Science: Pose a scientific situation that would span multiple countries across the world (i.e., poverty, global warming…etc.). Have students consider how individualistic vs. collectivistic cultures might approach that situation. Or, if an assignment requires students to propose or formulate a solution to a problem, students could be challenged to consider if they are approaching the solution as an individualistic thinker or a collectivistic thinker, how the solution might be received by the other type of thinkers, and how they could make changes or revisions to their proposal to be more inclusive of both perspectives.

The UN’s Sustainable Development Goals are a great place to find materials that support global challenges that tie to the sciences. Materials can be found in multiple languages in case you have English Learners.
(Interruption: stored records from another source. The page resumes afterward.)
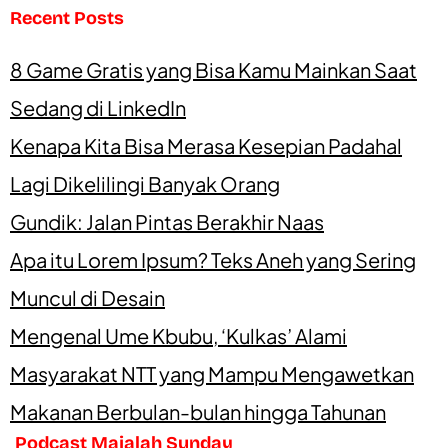
Recent Posts
8 Game Gratis yang Bisa Kamu Mainkan Saat
Sedang di LinkedIn
Kenapa Kita Bisa Merasa Kesepian Padahal
Lagi Dikelilingi Banyak Orang
Gundik: Jalan Pintas Berakhir Naas
Apa itu Lorem Ipsum? Teks Aneh yang Sering
Muncul di Desain
Mengenal Ume Kbubu, ‘Kulkas’ Alami
Masyarakat NTT yang Mampu Mengawetkan
Makanan Berbulan-bulan hingga Tahunan
Podcast Majalah Sunday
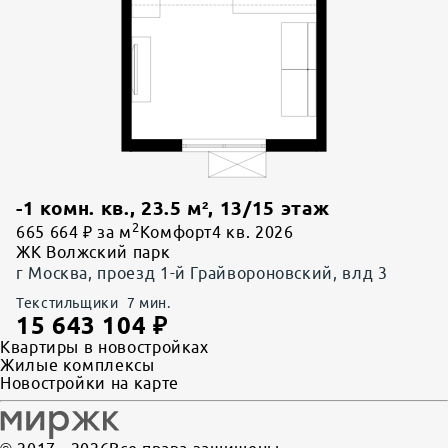
-1 комн. кв.
,
23.5
м²,
13
/
15
этаж
2
665 664 ₽ за м
Комфорт
4 кв. 2026
ЖК Волжский парк
г Москва, проезд 1-й Грайвороновский, влд 3
Текстильщики
7
мин.
15 643 104
₽
Квартиры в новостройках
Жилые комплексы
Новостройки на карте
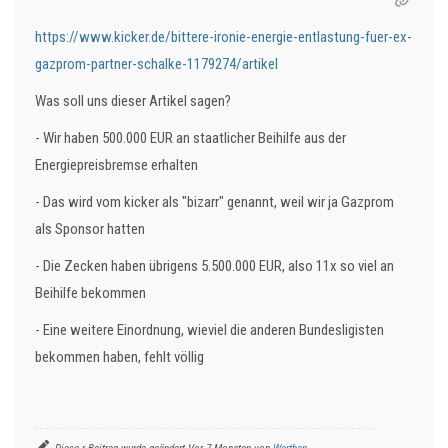
https://www.kicker.de/bittere-ironie-energie-entlastung-fuer-ex-
gazprom-partner-schalke-1179274/artikel
Was soll uns dieser Artikel sagen?
- Wir haben 500.000 EUR an staatlicher Beihilfe aus der
Energiepreisbremse erhalten
- Das wird vom kicker als "bizarr" genannt, weil wir ja Gazprom
als Sponsor hatten
- Die Zecken haben übrigens 5.500.000 EUR, also 11x so viel an
Beihilfe bekommen
- Eine weitere Einordnung, wieviel die anderen Bundesligisten
bekommen haben, fehlt völlig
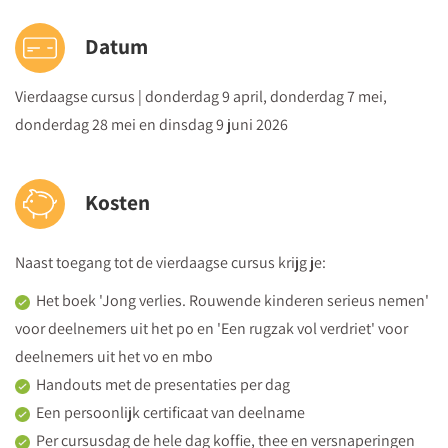
Datum
Vierdaagse cursus | donderdag 9 april, donderdag 7 mei,
donderdag 28 mei en dinsdag 9 juni 2026
Kosten
Naast toegang tot de vierdaagse cursus krijg je:
Het boek 'Jong verlies. Rouwende kinderen serieus nemen'
voor deelnemers uit het po en 'Een rugzak vol verdriet' voor
deelnemers uit het vo en mbo
Handouts met de presentaties per dag
Een persoonlijk certificaat van deelname
Per cursusdag de hele dag koffie, thee en versnaperingen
Family and Consumer Sciences: In their area of study (Consumer Economics, Child Development, Clothing and Textiles…etc.), have students consider the implications of doing business with or interacting with people from a different orientation and what potential culture clashes could arise. You may also consider having students make a list of things that they might need to be mindful of to best understand and accommodate individuals from an orientation that is different from their own. Another option would be for students to consider how they might need to change their behavior, and what specifically they would need to do differently if they went to work in a specific industry in another culture.
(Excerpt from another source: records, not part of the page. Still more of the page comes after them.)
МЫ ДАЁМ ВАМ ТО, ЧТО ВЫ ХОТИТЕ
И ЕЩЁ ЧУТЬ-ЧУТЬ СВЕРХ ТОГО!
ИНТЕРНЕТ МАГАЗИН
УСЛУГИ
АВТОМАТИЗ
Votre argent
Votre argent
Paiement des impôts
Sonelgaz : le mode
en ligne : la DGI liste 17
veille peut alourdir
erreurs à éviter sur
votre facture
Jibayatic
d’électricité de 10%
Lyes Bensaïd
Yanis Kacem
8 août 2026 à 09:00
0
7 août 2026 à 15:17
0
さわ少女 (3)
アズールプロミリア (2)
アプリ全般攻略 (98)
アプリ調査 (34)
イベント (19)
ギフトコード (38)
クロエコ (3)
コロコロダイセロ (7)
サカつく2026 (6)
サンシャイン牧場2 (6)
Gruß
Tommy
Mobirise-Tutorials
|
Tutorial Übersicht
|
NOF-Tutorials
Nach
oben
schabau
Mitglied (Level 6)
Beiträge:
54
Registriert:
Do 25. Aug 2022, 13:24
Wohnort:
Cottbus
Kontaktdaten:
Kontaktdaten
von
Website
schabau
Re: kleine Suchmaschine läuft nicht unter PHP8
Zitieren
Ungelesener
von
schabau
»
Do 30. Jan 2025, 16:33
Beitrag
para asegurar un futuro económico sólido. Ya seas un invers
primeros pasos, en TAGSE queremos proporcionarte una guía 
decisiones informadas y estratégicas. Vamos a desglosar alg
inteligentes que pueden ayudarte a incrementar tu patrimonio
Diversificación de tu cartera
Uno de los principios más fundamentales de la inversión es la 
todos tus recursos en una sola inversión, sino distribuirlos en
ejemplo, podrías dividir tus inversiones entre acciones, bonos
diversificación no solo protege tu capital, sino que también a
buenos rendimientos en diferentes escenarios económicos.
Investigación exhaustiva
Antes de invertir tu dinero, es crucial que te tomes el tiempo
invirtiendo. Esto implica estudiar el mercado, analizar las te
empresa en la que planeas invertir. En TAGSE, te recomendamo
P.E. & Wellness: Have students interview someone from another culture and ask how they are graded in PE classes and celebrated after a “win” in a sports game. Then, have students reflect on how it might feel to celebrate in the same way as their interviewee shared. What does the similarity or difference in these answers say/reflect about the cultural orientations of the two people involved? Explain.

Mathematics: Have students research/calculate the statistics on the most popular sports or activities in different countries. Then have them compare the rules and behaviors from each sport to the countries’ general alignment as either an individualistic or collectivist culture. Is there a correlation? Is their causation? Explain.